Data for glipizide will only be a small part of the information to follow. There was also a substudy of the addition of acarbose (Precose) to either diet therapy, monotherapy, or combination therapy. Although not yet published, these results were presented with the other data. At 3 years, only 39% of subjects remained on the drug (compared to 58% on placebo) because of side effects, and for those remaining on the drug, HbA1c decreased 0.5%. Although many could accept an HbA1c decrease of this magnitude, for the intention-to-treat analysis, the decrease was 0.2%. This is probably the more appropriate statistical test, since this is how the other major analyses were performed.

It will be interesting to see how long it takes to get these results to the primary care physicians, who see the vast majority of patients with diabetes in this country. Hopefully, the results will encourage physicians to be more aggressive in treating both hyperglycemia and hypertension. I continue to be amazed at how many physicians have not heard of the DCCT. Thus, our challenge will be to spread the word about UKPDS and the DCCT.

Is this enough? Is simply understanding the major messages of these landmark studies enough to change the way we manage diabetes? Although extremely important, I maintain that prescribing aspirin therapy, treating hypertension, and even the counseling and treatment of hypercholesterolemia is an order of magnitude simpler than treating diabetes. Our major barrier is that, for most of us, our systems for diabetes management are not ideal. We simply don't have enough time to do everything required to benefit our patients the most.

What we really need is a shift in our thinking about the treatment of diabetes.
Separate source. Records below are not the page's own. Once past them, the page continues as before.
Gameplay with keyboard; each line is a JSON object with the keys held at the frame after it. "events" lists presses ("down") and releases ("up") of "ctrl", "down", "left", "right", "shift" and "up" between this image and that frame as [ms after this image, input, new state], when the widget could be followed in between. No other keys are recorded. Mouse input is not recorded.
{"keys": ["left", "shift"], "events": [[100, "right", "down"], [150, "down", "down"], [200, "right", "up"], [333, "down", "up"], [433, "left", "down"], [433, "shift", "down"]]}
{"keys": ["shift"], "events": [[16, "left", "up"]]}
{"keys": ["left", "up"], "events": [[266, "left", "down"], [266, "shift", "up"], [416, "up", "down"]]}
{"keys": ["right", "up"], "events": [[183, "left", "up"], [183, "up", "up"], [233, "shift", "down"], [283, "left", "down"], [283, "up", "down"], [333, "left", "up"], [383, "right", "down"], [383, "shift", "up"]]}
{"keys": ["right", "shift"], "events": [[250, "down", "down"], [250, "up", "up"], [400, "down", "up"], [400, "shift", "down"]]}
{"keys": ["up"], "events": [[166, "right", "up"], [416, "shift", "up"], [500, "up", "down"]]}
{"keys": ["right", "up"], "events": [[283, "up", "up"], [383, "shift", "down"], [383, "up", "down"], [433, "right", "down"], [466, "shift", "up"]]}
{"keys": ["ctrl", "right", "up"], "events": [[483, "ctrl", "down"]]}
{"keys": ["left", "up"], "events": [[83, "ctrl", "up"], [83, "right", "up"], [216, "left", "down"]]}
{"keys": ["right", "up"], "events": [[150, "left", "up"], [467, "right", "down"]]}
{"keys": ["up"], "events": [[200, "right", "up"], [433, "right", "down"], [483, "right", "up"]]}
Nurses and diabetes educators predominantly managed diabetes treatment in the DCCT. Because of reimbursement issues, most physicians in this country can't afford this approach. Yet data continue to emerge that our colleagues from other diabetes health care disciplines can do a better job than doctors.4

Although the reasons for this are multifactorial, I believe the most important one is simply the issue of time. Giving a physician-supervised nurse, dietitian, or pharmacist primary responsibility for the treatment of diabetes and surveillance of its complications has always seemed to me the most efficient way to manage this chronic disease. This is the greatest potential advantage of managed care organizations,5 an institution otherwise best known as the scapegoat for everything wrong with American medicine.

I am optimistic that, in time, physicians will be able to embrace this different treatment philosophy. I'm not sure that we have any other choice.


References

1American Diabetes Association: Consensus statement: Role of cardiovascular risk factors in prevention and treatment of macrovascular disease in diabetes. Diabetes Care 12:573-79, 1989.

2University Group Diabetes Program: A study of the effects of hypoglycemic agents on vascular complications in patients with adult-onset diabetes. Diabetes 19 (Suppl. 2):747-830, 1970.

3Engler RL, Yellon DM: Sulfonylurea K-ATP blockade in type II diabetes and preconditioning in cardiovascular disease: time for a reconsideration. Circulation 94:2297-2301, 1996.

4Aubert RE, Herman WH, Waters J, Moore W, Sutton D, Peterson BL, Bailey CM, Koplan JP: Nurse case management to improve glycemic control in diabetic patients in a health maintenance organization. Ann Intern Med 129:605-12, 1998.

5McCulloch DK, Price MJ, Hindmarsh M, Wagner EH: A population-based approach to diabetes management in a primary care setting: early results and lessons learned. Effective Clin Pract 1:12-22, 1998.